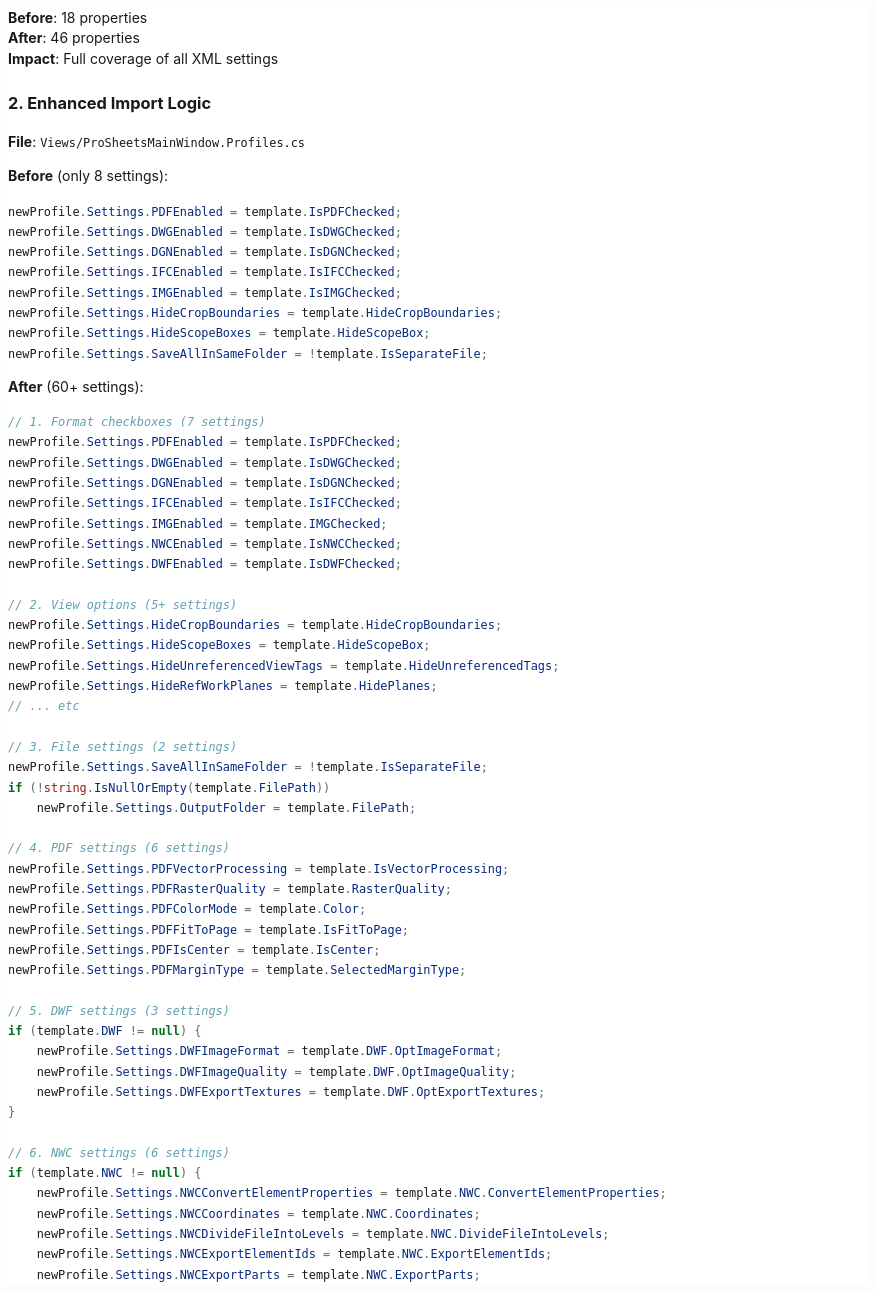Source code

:**Before**: 18 properties  
**After**: 46 properties  
**Impact**: Full coverage of all XML settings

### 2. Enhanced Import Logic

**File**: `Views/ProSheetsMainWindow.Profiles.cs`

**Before** (only 8 settings):
```csharp
newProfile.Settings.PDFEnabled = template.IsPDFChecked;
newProfile.Settings.DWGEnabled = template.IsDWGChecked;
newProfile.Settings.DGNEnabled = template.IsDGNChecked;
newProfile.Settings.IFCEnabled = template.IsIFCChecked;
newProfile.Settings.IMGEnabled = template.IsIMGChecked;
newProfile.Settings.HideCropBoundaries = template.HideCropBoundaries;
newProfile.Settings.HideScopeBoxes = template.HideScopeBox;
newProfile.Settings.SaveAllInSameFolder = !template.IsSeparateFile;
```

**After** (60+ settings):
```csharp
// 1. Format checkboxes (7 settings)
newProfile.Settings.PDFEnabled = template.IsPDFChecked;
newProfile.Settings.DWGEnabled = template.IsDWGChecked;
newProfile.Settings.DGNEnabled = template.IsDGNChecked;
newProfile.Settings.IFCEnabled = template.IsIFCChecked;
newProfile.Settings.IMGEnabled = template.IMGChecked;
newProfile.Settings.NWCEnabled = template.IsNWCChecked;
newProfile.Settings.DWFEnabled = template.IsDWFChecked;

// 2. View options (5+ settings)
newProfile.Settings.HideCropBoundaries = template.HideCropBoundaries;
newProfile.Settings.HideScopeBoxes = template.HideScopeBox;
newProfile.Settings.HideUnreferencedViewTags = template.HideUnreferencedTags;
newProfile.Settings.HideRefWorkPlanes = template.HidePlanes;
// ... etc

// 3. File settings (2 settings)
newProfile.Settings.SaveAllInSameFolder = !template.IsSeparateFile;
if (!string.IsNullOrEmpty(template.FilePath))
    newProfile.Settings.OutputFolder = template.FilePath;

// 4. PDF settings (6 settings)
newProfile.Settings.PDFVectorProcessing = template.IsVectorProcessing;
newProfile.Settings.PDFRasterQuality = template.RasterQuality;
newProfile.Settings.PDFColorMode = template.Color;
newProfile.Settings.PDFFitToPage = template.IsFitToPage;
newProfile.Settings.PDFIsCenter = template.IsCenter;
newProfile.Settings.PDFMarginType = template.SelectedMarginType;

// 5. DWF settings (3 settings)
if (template.DWF != null) {
    newProfile.Settings.DWFImageFormat = template.DWF.OptImageFormat;
    newProfile.Settings.DWFImageQuality = template.DWF.OptImageQuality;
    newProfile.Settings.DWFExportTextures = template.DWF.OptExportTextures;
}

// 6. NWC settings (6 settings)
if (template.NWC != null) {
    newProfile.Settings.NWCConvertElementProperties = template.NWC.ConvertElementProperties;
    newProfile.Settings.NWCCoordinates = template.NWC.Coordinates;
    newProfile.Settings.NWCDivideFileIntoLevels = template.NWC.DivideFileIntoLevels;
    newProfile.Settings.NWCExportElementIds = template.NWC.ExportElementIds;
    newProfile.Settings.NWCExportParts = template.NWC.ExportParts;
```
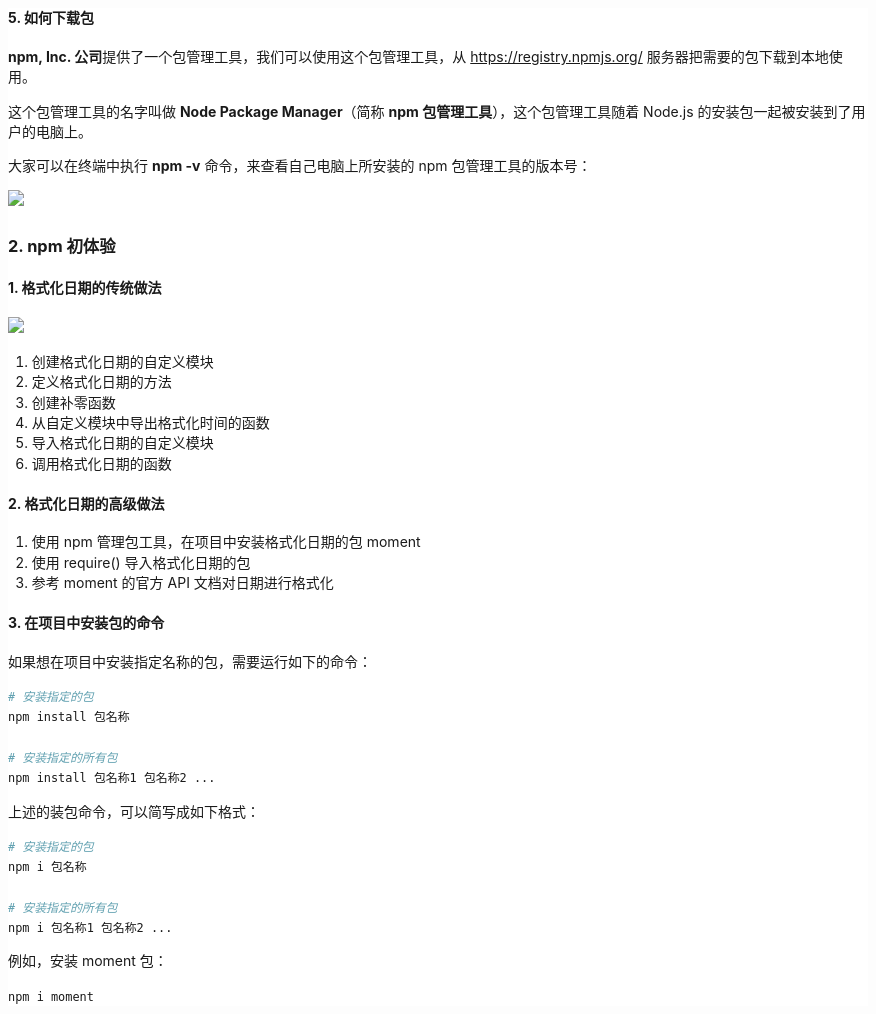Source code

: #### 5. 如何下载包

**npm, Inc. 公司**提供了一个包管理工具，我们可以使用这个包管理工具，从 https://registry.npmjs.org/ 服务器把需要的包下载到本地使用。

这个包管理工具的名字叫做 **Node Package Manager**（简称 **npm 包管理工具**），这个包管理工具随着 Node.js 的安装包一起被安装到了用户的电脑上。

大家可以在终端中执行 **npm -v** 命令，来查看自己电脑上所安装的 npm 包管理工具的版本号：

![](images/查看npm包管理工具的版本号.png)

### 2. npm 初体验

#### 1. 格式化日期的传统做法

![](images/格式化日期的传统做法.png)

1. 创建格式化日期的自定义模块
2. 定义格式化日期的方法
3. 创建补零函数
4. 从自定义模块中导出格式化时间的函数
5. 导入格式化日期的自定义模块
6. 调用格式化日期的函数

#### 2. 格式化日期的高级做法

1. 使用 npm 管理包工具，在项目中安装格式化日期的包 moment
2. 使用 require() 导入格式化日期的包
3. 参考 moment 的官方 API 文档对日期进行格式化

#### 3. 在项目中安装包的命令

如果想在项目中安装指定名称的包，需要运行如下的命令：

```bash
# 安装指定的包
npm install 包名称

# 安装指定的所有包
npm install 包名称1 包名称2 ...
```

上述的装包命令，可以简写成如下格式：

```bash
# 安装指定的包
npm i 包名称

# 安装指定的所有包
npm i 包名称1 包名称2 ...
```

例如，安装 moment 包：

```bash
npm i moment
```
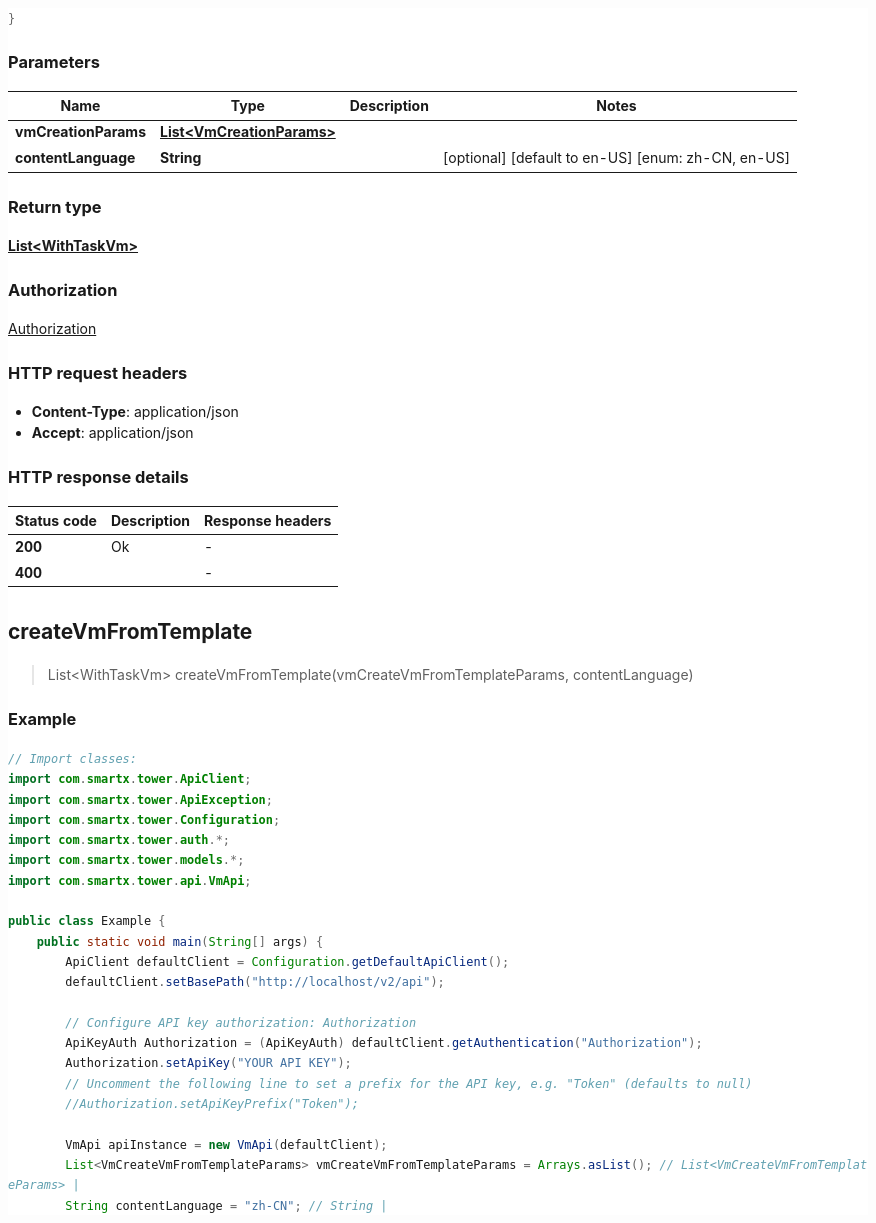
 ```java
}
```

### Parameters


Name | Type | Description  | Notes
------------- | ------------- | ------------- | -------------
 **vmCreationParams** | [**List&lt;VmCreationParams&gt;**](VmCreationParams.md)|  |
 **contentLanguage** | **String**|  | [optional] [default to en-US] [enum: zh-CN, en-US]

### Return type

[**List&lt;WithTaskVm&gt;**](WithTaskVm.md)

### Authorization

[Authorization](../README.md#Authorization)

### HTTP request headers

- **Content-Type**: application/json
- **Accept**: application/json


### HTTP response details
| Status code | Description | Response headers |
|-------------|-------------|------------------|
| **200** | Ok |  -  |
| **400** |  |  -  |


## createVmFromTemplate

> List&lt;WithTaskVm&gt; createVmFromTemplate(vmCreateVmFromTemplateParams, contentLanguage)



### Example

```java
// Import classes:
import com.smartx.tower.ApiClient;
import com.smartx.tower.ApiException;
import com.smartx.tower.Configuration;
import com.smartx.tower.auth.*;
import com.smartx.tower.models.*;
import com.smartx.tower.api.VmApi;

public class Example {
    public static void main(String[] args) {
        ApiClient defaultClient = Configuration.getDefaultApiClient();
        defaultClient.setBasePath("http://localhost/v2/api");
        
        // Configure API key authorization: Authorization
        ApiKeyAuth Authorization = (ApiKeyAuth) defaultClient.getAuthentication("Authorization");
        Authorization.setApiKey("YOUR API KEY");
        // Uncomment the following line to set a prefix for the API key, e.g. "Token" (defaults to null)
        //Authorization.setApiKeyPrefix("Token");

        VmApi apiInstance = new VmApi(defaultClient);
        List<VmCreateVmFromTemplateParams> vmCreateVmFromTemplateParams = Arrays.asList(); // List<VmCreateVmFromTemplateParams> | 
        String contentLanguage = "zh-CN"; // String | 
```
== == ==
- **Description of the task**:
Write the material out again exactly. Skip each picture.

- **Answer to the problem**:
Source code

:**Before**: 18 properties  
**After**: 46 properties  
**Impact**: Full coverage of all XML settings

### 2. Enhanced Import Logic

**File**: `Views/ProSheetsMainWindow.Profiles.cs`

**Before** (only 8 settings):
```csharp
newProfile.Settings.PDFEnabled = template.IsPDFChecked;
newProfile.Settings.DWGEnabled = template.IsDWGChecked;
newProfile.Settings.DGNEnabled = template.IsDGNChecked;
newProfile.Settings.IFCEnabled = template.IsIFCChecked;
newProfile.Settings.IMGEnabled = template.IsIMGChecked;
newProfile.Settings.HideCropBoundaries = template.HideCropBoundaries;
newProfile.Settings.HideScopeBoxes = template.HideScopeBox;
newProfile.Settings.SaveAllInSameFolder = !template.IsSeparateFile;
```

**After** (60+ settings):
```csharp
// 1. Format checkboxes (7 settings)
newProfile.Settings.PDFEnabled = template.IsPDFChecked;
newProfile.Settings.DWGEnabled = template.IsDWGChecked;
newProfile.Settings.DGNEnabled = template.IsDGNChecked;
newProfile.Settings.IFCEnabled = template.IsIFCChecked;
newProfile.Settings.IMGEnabled = template.IMGChecked;
newProfile.Settings.NWCEnabled = template.IsNWCChecked;
newProfile.Settings.DWFEnabled = template.IsDWFChecked;

// 2. View options (5+ settings)
newProfile.Settings.HideCropBoundaries = template.HideCropBoundaries;
newProfile.Settings.HideScopeBoxes = template.HideScopeBox;
newProfile.Settings.HideUnreferencedViewTags = template.HideUnreferencedTags;
newProfile.Settings.HideRefWorkPlanes = template.HidePlanes;
// ... etc

// 3. File settings (2 settings)
newProfile.Settings.SaveAllInSameFolder = !template.IsSeparateFile;
if (!string.IsNullOrEmpty(template.FilePath))
    newProfile.Settings.OutputFolder = template.FilePath;

// 4. PDF settings (6 settings)
newProfile.Settings.PDFVectorProcessing = template.IsVectorProcessing;
newProfile.Settings.PDFRasterQuality = template.RasterQuality;
newProfile.Settings.PDFColorMode = template.Color;
newProfile.Settings.PDFFitToPage = template.IsFitToPage;
newProfile.Settings.PDFIsCenter = template.IsCenter;
newProfile.Settings.PDFMarginType = template.SelectedMarginType;

// 5. DWF settings (3 settings)
if (template.DWF != null) {
    newProfile.Settings.DWFImageFormat = template.DWF.OptImageFormat;
    newProfile.Settings.DWFImageQuality = template.DWF.OptImageQuality;
    newProfile.Settings.DWFExportTextures = template.DWF.OptExportTextures;
}

// 6. NWC settings (6 settings)
if (template.NWC != null) {
    newProfile.Settings.NWCConvertElementProperties = template.NWC.ConvertElementProperties;
    newProfile.Settings.NWCCoordinates = template.NWC.Coordinates;
    newProfile.Settings.NWCDivideFileIntoLevels = template.NWC.DivideFileIntoLevels;
    newProfile.Settings.NWCExportElementIds = template.NWC.ExportElementIds;
    newProfile.Settings.NWCExportParts = template.NWC.ExportParts;
```
Source code

: #### 5. 如何下载包

**npm, Inc. 公司**提供了一个包管理工具，我们可以使用这个包管理工具，从 https://registry.npmjs.org/ 服务器把需要的包下载到本地使用。

这个包管理工具的名字叫做 **Node Package Manager**（简称 **npm 包管理工具**），这个包管理工具随着 Node.js 的安装包一起被安装到了用户的电脑上。

大家可以在终端中执行 **npm -v** 命令，来查看自己电脑上所安装的 npm 包管理工具的版本号：

![](images/查看npm包管理工具的版本号.png)

### 2. npm 初体验

#### 1. 格式化日期的传统做法

![](images/格式化日期的传统做法.png)

1. 创建格式化日期的自定义模块
2. 定义格式化日期的方法
3. 创建补零函数
4. 从自定义模块中导出格式化时间的函数
5. 导入格式化日期的自定义模块
6. 调用格式化日期的函数

#### 2. 格式化日期的高级做法

1. 使用 npm 管理包工具，在项目中安装格式化日期的包 moment
2. 使用 require() 导入格式化日期的包
3. 参考 moment 的官方 API 文档对日期进行格式化

#### 3. 在项目中安装包的命令

如果想在项目中安装指定名称的包，需要运行如下的命令：

```bash
# 安装指定的包
npm install 包名称

# 安装指定的所有包
npm install 包名称1 包名称2 ...
```

上述的装包命令，可以简写成如下格式：

```bash
# 安装指定的包
npm i 包名称

# 安装指定的所有包
npm i 包名称1 包名称2 ...
```

例如，安装 moment 包：

```bash
npm i moment
```
 ```java
}
```

### Parameters


Name | Type | Description  | Notes
------------- | ------------- | ------------- | -------------
 **vmCreationParams** | [**List&lt;VmCreationParams&gt;**](VmCreationParams.md)|  |
 **contentLanguage** | **String**|  | [optional] [default to en-US] [enum: zh-CN, en-US]

### Return type

[**List&lt;WithTaskVm&gt;**](WithTaskVm.md)

### Authorization

[Authorization](../README.md#Authorization)

### HTTP request headers

- **Content-Type**: application/json
- **Accept**: application/json


### HTTP response details
| Status code | Description | Response headers |
|-------------|-------------|------------------|
| **200** | Ok |  -  |
| **400** |  |  -  |


## createVmFromTemplate

> List&lt;WithTaskVm&gt; createVmFromTemplate(vmCreateVmFromTemplateParams, contentLanguage)



### Example

```java
// Import classes:
import com.smartx.tower.ApiClient;
import com.smartx.tower.ApiException;
import com.smartx.tower.Configuration;
import com.smartx.tower.auth.*;
import com.smartx.tower.models.*;
import com.smartx.tower.api.VmApi;

public class Example {
    public static void main(String[] args) {
        ApiClient defaultClient = Configuration.getDefaultApiClient();
        defaultClient.setBasePath("http://localhost/v2/api");
        
        // Configure API key authorization: Authorization
        ApiKeyAuth Authorization = (ApiKeyAuth) defaultClient.getAuthentication("Authorization");
        Authorization.setApiKey("YOUR API KEY");
        // Uncomment the following line to set a prefix for the API key, e.g. "Token" (defaults to null)
        //Authorization.setApiKeyPrefix("Token");

        VmApi apiInstance = new VmApi(defaultClient);
        List<VmCreateVmFromTemplateParams> vmCreateVmFromTemplateParams = Arrays.asList(); // List<VmCreateVmFromTemplateParams> | 
        String contentLanguage = "zh-CN"; // String | 
```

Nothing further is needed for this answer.